Telle est la question qui constitue le titre du dernier livre du philosophe André Comte-Sponville. Je n'ai pas acheté le bouquin, mais à en parcourir la brochure que je tiens dans les mains, le philosophe semble y défendre que "Prétendre que le capitalisme pourrait être moral n'a pas de sens. En effet, le possible et l'impossible n'ont que faire du bien et du mal." Il donne un exemple: "Imaginez la réaction d'un physicien qui vous expliquerait la grande équation d'Einstein, E=mc2, et à qui vous objecteriez que cette équation n'est pas morale puisqu'elle fait exploser des bombes atomiques. Ce physicien vous répondrait que vous ne parlez pas de la même chose! Dans l'ordre économico-techno-scientifique, rien n'est jamais moral ni immoral. Tout y est plutôt amoral car la morale n'a rien à faire ici. A la question : "Le capitalisme est-il moral?" je réponds donc évidemment non puisqu'il ne le peut pas! Conséquence, si nous voulons qu'il y ait une morale dans une société capitaliste, celle-ci doit venir d'ailleurs que du marché".

Si je rapporte sur ce blog les propos d'André Comte-Sponville, c'est parce que je m'oppose à sa théorie. En effet, si l'on me pose brûle-pour-point la question "Le capitalisme est-il moral?" ou plus précisément "Le capitalisme peut-il être jugé moral ou immoral?", je répondrai allégrement à l'affirmative. En effet, il me semble qu'André Comte-Sponville omet de distinguer les différents aspects perçus du capitalisme.
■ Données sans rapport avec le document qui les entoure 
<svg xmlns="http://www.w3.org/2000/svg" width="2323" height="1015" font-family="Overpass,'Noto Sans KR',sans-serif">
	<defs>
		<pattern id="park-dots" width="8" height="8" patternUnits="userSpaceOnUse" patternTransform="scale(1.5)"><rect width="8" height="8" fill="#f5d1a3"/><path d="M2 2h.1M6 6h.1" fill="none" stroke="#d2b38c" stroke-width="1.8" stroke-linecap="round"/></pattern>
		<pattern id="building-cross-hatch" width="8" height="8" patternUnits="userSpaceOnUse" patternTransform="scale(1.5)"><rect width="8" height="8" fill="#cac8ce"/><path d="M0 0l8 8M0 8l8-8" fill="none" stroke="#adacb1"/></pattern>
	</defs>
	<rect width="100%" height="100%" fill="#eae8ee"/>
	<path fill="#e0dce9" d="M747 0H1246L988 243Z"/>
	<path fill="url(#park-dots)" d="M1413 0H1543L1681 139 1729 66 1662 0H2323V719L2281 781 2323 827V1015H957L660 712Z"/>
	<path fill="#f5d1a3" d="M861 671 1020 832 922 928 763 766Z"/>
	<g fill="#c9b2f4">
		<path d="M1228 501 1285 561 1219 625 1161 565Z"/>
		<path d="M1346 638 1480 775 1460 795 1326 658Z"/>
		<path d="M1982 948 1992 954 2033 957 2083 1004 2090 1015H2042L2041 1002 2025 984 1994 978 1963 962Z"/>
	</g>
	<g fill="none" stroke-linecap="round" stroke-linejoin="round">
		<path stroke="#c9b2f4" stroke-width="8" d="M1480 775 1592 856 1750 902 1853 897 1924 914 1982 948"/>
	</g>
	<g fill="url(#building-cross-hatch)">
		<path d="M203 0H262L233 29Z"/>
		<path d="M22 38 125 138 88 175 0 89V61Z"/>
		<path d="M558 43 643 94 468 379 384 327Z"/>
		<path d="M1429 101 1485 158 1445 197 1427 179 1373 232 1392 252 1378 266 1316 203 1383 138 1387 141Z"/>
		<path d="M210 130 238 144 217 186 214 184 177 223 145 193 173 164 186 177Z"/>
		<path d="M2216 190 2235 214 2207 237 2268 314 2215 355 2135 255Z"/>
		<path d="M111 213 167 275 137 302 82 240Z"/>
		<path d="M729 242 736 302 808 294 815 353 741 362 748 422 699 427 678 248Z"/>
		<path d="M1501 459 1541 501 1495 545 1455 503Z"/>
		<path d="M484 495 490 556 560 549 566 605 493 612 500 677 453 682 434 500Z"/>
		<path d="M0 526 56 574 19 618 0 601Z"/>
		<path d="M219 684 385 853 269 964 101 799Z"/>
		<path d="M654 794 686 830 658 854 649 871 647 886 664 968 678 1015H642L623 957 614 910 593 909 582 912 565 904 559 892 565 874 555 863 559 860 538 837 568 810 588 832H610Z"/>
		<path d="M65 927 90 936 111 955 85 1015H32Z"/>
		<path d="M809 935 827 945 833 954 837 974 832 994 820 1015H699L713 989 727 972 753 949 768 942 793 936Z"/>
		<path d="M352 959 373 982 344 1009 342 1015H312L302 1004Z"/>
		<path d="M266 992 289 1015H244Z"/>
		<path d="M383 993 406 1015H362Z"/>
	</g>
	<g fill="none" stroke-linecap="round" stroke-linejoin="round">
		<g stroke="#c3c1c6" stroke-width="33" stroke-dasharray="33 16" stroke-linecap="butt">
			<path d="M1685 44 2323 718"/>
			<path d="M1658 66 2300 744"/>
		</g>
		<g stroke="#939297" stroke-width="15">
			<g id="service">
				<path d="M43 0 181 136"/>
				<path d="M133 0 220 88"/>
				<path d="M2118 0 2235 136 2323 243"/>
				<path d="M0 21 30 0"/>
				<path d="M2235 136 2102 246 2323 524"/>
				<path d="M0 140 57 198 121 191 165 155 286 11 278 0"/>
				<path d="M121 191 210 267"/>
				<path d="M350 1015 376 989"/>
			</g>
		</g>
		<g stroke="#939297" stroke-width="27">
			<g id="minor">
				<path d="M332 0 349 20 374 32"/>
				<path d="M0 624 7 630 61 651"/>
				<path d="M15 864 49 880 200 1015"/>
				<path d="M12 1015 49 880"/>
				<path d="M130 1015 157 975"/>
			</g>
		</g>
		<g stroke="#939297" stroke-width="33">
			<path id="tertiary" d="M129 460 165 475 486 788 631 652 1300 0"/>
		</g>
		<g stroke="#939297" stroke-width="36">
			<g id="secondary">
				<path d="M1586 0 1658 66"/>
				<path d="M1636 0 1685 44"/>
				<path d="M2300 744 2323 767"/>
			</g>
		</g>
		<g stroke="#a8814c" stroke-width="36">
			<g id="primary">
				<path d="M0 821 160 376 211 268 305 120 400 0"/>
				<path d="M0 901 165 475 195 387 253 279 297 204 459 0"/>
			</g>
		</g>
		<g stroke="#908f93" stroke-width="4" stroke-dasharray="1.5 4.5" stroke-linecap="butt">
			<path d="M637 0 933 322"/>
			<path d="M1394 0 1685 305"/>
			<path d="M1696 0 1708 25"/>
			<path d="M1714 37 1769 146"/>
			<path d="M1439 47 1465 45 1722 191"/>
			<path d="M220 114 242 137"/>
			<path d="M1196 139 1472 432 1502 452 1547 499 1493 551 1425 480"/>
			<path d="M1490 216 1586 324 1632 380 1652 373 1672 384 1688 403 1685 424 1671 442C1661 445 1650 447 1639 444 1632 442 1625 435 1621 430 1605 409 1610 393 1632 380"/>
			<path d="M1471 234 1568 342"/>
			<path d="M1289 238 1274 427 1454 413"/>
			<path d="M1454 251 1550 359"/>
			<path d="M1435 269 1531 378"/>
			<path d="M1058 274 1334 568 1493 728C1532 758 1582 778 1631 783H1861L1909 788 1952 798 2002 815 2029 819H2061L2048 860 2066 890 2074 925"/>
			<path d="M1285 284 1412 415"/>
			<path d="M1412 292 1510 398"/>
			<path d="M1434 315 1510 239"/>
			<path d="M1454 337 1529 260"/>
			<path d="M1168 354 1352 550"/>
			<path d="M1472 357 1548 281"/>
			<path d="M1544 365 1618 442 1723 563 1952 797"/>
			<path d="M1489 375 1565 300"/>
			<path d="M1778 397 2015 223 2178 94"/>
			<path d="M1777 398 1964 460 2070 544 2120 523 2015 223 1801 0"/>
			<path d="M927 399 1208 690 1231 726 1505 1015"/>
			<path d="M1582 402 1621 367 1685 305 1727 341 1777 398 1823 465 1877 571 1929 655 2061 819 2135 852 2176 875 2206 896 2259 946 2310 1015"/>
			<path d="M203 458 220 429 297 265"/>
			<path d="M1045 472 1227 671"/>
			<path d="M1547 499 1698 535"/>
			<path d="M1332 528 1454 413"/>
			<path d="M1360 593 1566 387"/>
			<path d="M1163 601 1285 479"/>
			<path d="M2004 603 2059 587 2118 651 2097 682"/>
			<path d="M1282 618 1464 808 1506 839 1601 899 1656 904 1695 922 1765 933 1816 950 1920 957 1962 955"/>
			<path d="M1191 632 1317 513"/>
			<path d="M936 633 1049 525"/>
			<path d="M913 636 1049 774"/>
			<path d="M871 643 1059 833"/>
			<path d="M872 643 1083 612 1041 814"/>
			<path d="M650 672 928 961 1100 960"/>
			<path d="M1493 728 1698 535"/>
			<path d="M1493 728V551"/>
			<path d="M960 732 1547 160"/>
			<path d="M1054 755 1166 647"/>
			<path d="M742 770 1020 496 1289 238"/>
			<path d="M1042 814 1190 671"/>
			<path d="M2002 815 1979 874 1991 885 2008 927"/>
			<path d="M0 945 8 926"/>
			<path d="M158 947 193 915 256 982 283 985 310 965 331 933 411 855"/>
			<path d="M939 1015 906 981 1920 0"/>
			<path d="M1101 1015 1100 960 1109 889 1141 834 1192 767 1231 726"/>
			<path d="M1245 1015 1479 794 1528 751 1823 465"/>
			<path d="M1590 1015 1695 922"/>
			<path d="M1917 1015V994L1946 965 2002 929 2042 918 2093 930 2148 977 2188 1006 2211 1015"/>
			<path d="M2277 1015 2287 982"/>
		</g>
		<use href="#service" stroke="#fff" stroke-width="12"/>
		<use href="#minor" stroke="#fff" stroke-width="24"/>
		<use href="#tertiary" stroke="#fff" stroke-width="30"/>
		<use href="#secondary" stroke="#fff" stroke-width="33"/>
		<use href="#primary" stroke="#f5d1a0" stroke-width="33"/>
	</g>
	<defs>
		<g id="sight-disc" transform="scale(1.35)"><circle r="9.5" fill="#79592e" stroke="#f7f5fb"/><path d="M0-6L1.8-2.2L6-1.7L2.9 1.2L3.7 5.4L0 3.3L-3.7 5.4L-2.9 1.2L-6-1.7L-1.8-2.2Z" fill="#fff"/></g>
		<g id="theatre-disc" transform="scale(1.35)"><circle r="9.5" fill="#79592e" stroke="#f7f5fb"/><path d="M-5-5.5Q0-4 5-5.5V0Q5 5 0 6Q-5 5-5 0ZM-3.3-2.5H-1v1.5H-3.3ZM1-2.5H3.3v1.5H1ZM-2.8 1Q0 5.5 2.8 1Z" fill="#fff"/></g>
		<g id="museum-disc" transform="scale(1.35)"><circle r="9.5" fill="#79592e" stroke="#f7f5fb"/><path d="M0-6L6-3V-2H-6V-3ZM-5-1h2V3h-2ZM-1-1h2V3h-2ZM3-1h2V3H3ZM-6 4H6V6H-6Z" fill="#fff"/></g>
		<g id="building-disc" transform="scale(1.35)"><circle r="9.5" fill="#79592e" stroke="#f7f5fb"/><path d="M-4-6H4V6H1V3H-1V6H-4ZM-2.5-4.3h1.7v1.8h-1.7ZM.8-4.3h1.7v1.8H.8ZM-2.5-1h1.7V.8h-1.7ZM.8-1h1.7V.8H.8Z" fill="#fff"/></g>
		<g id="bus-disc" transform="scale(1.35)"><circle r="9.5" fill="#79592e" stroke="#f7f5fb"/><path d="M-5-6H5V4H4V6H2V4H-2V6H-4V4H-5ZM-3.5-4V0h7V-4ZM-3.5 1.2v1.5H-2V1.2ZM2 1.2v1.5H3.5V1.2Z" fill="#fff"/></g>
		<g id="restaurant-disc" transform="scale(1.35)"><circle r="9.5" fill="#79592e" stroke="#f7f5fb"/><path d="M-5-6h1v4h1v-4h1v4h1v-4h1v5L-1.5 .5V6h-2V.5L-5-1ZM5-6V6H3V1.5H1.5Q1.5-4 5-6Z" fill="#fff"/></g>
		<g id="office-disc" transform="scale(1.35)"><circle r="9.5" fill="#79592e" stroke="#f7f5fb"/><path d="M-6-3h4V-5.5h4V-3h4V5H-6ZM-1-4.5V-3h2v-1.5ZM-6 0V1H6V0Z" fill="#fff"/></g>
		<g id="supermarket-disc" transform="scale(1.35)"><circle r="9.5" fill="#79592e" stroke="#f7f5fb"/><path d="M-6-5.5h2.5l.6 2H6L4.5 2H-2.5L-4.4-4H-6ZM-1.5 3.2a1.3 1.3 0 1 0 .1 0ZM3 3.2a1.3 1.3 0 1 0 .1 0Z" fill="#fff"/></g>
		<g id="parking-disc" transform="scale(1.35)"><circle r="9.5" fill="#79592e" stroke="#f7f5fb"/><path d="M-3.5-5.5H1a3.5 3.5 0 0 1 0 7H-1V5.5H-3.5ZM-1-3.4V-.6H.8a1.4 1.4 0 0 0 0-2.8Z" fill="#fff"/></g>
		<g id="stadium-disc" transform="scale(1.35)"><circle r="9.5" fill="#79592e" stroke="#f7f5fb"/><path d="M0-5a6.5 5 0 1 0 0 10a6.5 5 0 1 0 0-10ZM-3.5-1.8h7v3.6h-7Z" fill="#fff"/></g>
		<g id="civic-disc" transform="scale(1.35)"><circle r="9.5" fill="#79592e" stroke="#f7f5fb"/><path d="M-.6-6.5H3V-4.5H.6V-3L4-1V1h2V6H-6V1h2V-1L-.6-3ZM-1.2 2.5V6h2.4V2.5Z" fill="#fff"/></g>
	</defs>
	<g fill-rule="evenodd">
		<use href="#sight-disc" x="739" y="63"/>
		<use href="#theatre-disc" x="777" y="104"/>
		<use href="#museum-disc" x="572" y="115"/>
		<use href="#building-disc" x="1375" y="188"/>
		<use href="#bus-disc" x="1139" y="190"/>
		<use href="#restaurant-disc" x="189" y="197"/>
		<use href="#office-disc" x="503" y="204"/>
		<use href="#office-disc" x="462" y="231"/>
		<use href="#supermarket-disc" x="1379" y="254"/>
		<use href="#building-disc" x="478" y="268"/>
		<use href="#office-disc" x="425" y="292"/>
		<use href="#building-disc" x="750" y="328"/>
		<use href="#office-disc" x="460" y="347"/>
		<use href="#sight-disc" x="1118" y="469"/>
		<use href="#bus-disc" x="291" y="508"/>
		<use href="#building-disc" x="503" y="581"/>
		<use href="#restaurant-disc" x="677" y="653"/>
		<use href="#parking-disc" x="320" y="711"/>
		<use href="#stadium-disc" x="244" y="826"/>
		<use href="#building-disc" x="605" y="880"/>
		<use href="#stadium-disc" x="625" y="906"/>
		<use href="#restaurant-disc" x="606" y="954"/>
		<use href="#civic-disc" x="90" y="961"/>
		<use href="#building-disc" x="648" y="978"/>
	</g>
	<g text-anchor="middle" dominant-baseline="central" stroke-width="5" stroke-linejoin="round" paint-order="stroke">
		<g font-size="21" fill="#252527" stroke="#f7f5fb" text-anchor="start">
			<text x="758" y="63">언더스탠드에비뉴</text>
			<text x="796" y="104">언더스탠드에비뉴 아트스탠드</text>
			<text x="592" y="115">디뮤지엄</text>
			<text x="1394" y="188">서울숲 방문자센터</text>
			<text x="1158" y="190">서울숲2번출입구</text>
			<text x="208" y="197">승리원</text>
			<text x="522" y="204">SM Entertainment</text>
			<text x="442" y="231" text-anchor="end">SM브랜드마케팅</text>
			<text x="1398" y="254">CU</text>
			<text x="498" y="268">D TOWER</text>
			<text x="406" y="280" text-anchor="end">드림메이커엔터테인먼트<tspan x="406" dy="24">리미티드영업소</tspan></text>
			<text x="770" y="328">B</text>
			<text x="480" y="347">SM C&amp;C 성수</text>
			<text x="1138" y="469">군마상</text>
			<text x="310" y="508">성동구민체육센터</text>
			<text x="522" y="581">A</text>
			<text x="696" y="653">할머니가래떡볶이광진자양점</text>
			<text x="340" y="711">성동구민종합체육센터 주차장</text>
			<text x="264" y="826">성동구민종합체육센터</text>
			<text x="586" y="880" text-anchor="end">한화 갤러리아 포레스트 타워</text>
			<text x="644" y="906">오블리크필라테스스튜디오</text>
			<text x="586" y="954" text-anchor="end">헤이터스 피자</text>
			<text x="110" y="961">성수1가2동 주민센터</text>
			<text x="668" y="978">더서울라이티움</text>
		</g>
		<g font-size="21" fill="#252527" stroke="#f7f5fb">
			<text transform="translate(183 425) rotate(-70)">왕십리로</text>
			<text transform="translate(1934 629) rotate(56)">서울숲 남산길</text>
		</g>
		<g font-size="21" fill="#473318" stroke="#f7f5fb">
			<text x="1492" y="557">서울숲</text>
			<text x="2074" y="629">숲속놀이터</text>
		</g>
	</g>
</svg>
Je m'explique.
Certes, tel que Comte-Sponville semble le décrire, le capitalisme est un système particulier de gestion des hommes, ayant des applications notamment dans le management des entreprises qui lui sont propres. Ces applications répondent à un certain ordre plus ou moins logique en théorie, ayant pour but de générer la richesse et la productivité de la structure privée.
Cependant, il me semble qu'au delà d'un simple système théorique, le capitalisme peut également être considéré comme une idéologie, c'est à dire comme un mode de pensée ayant la faculté de glaner l'assentiment d'un certain nombre de personnes et ayant également cette faculté d'être le concept fondamental de partis politiques. Or appréhendé de la sorte, le capitalisme devient un ensemble de jugements de valeurs opérés par les individus qui l'adoptent ou le réfutent. En effet, l'idéologie a pour caractéristique inhérente de ne se baser que sur des valeurs, qui par essence ne peuvent être partagées par l'unanimité des individus. Or qui dit valeur, dit forcément morale. Toute valeur, de quelle que sorte qu'elle soit, est sanctionnée par l'individu qui lui attribue une certaine faculté morale selon une échelle qui lui est propre puisque façonnée d'après l'éducation et la culture qu'il a reçues.
Vu de ce point, le capitalisme engage dès lors et en premier lieu cet individu et n'existe finalement (en tant qu'idéologie) que par lui. Ce qui n'était qu'un système théorique ne peut donc plus s'esquiver de l'échelle de la moralité. Il lui est forcément lié et est même généré à travers elle. En effet, le capitalisme se distinguera des autres idéologies en tant que ses composantes sont perçues comme plus ou moins morales que celles qui constituent les autres idéologies.

Conclusion, je pense que l'acception par André Comte-Sponville du capitalisme comme système théorique de gestion des hommes est réductrice. Peut-être essaierai-je de me procurer son livre pour mieux savoir ce dont il en ressort. Mais d'emblée, mon regard sera pour le moins critique.